> Study material
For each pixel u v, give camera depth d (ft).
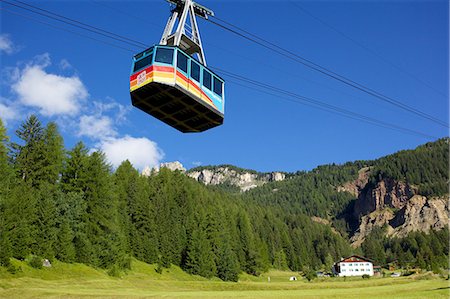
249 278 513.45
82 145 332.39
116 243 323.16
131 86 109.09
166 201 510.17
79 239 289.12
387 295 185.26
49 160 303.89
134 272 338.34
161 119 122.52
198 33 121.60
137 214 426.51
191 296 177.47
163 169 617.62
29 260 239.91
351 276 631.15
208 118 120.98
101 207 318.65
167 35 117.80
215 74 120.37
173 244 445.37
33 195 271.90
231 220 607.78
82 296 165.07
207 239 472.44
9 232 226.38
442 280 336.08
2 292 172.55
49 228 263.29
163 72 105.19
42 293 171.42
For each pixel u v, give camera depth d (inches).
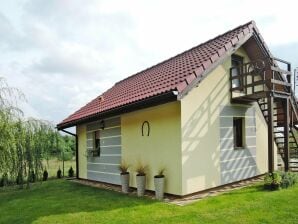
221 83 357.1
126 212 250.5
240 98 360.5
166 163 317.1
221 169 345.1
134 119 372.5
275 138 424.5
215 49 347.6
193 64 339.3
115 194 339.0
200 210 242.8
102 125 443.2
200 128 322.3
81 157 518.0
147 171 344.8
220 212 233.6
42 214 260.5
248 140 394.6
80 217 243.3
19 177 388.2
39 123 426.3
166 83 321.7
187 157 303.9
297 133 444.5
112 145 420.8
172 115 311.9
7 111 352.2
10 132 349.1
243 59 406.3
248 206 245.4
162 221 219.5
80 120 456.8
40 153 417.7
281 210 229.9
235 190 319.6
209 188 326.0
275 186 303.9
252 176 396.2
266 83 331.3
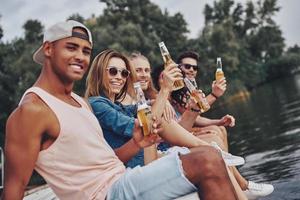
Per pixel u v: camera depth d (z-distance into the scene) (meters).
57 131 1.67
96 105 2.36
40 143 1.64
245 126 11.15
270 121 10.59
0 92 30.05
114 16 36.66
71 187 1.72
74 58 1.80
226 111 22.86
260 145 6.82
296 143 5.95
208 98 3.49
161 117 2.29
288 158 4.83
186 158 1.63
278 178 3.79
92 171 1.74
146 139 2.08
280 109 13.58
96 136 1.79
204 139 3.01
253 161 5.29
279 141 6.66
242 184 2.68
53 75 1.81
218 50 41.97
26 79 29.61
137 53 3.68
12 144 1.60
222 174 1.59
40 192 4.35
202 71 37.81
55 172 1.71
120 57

==

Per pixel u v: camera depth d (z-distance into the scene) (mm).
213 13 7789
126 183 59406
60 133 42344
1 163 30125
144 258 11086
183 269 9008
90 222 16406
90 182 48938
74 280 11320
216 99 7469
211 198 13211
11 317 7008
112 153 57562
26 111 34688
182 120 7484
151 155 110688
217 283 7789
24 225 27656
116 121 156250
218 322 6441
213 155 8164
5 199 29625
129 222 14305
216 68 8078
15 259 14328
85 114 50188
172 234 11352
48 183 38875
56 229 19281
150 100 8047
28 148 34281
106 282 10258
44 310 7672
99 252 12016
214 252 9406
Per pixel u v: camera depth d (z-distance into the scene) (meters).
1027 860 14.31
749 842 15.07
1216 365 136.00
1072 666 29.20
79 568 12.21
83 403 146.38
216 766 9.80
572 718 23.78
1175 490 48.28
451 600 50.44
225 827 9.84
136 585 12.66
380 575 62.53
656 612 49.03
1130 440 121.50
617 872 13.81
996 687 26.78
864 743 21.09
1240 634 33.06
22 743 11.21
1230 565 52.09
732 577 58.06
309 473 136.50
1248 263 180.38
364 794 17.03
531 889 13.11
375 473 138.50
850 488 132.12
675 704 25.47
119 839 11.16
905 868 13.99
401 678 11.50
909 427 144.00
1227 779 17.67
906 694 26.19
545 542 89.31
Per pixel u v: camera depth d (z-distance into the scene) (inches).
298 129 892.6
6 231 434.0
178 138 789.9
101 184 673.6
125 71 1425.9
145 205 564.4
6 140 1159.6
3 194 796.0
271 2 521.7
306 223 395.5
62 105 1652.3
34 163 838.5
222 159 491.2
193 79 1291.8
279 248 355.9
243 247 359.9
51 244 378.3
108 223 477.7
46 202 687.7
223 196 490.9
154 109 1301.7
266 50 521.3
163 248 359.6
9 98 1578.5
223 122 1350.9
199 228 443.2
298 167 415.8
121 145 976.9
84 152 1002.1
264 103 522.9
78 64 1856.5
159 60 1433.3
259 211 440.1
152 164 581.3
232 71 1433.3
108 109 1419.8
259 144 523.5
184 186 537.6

> Your objective
From the records above, quote only the lines running from the line with "46 202 687.7" to the line with "184 186 537.6", both lines included.

> Result of the task
46 202 687.7
223 196 490.9
154 109 1301.7
266 50 521.3
163 248 359.6
9 98 1578.5
223 122 1350.9
199 228 443.2
298 167 415.8
121 145 976.9
84 152 1002.1
264 103 522.9
78 64 1856.5
159 60 1433.3
259 211 440.1
152 164 581.3
232 71 1433.3
108 109 1419.8
259 144 523.5
184 186 537.6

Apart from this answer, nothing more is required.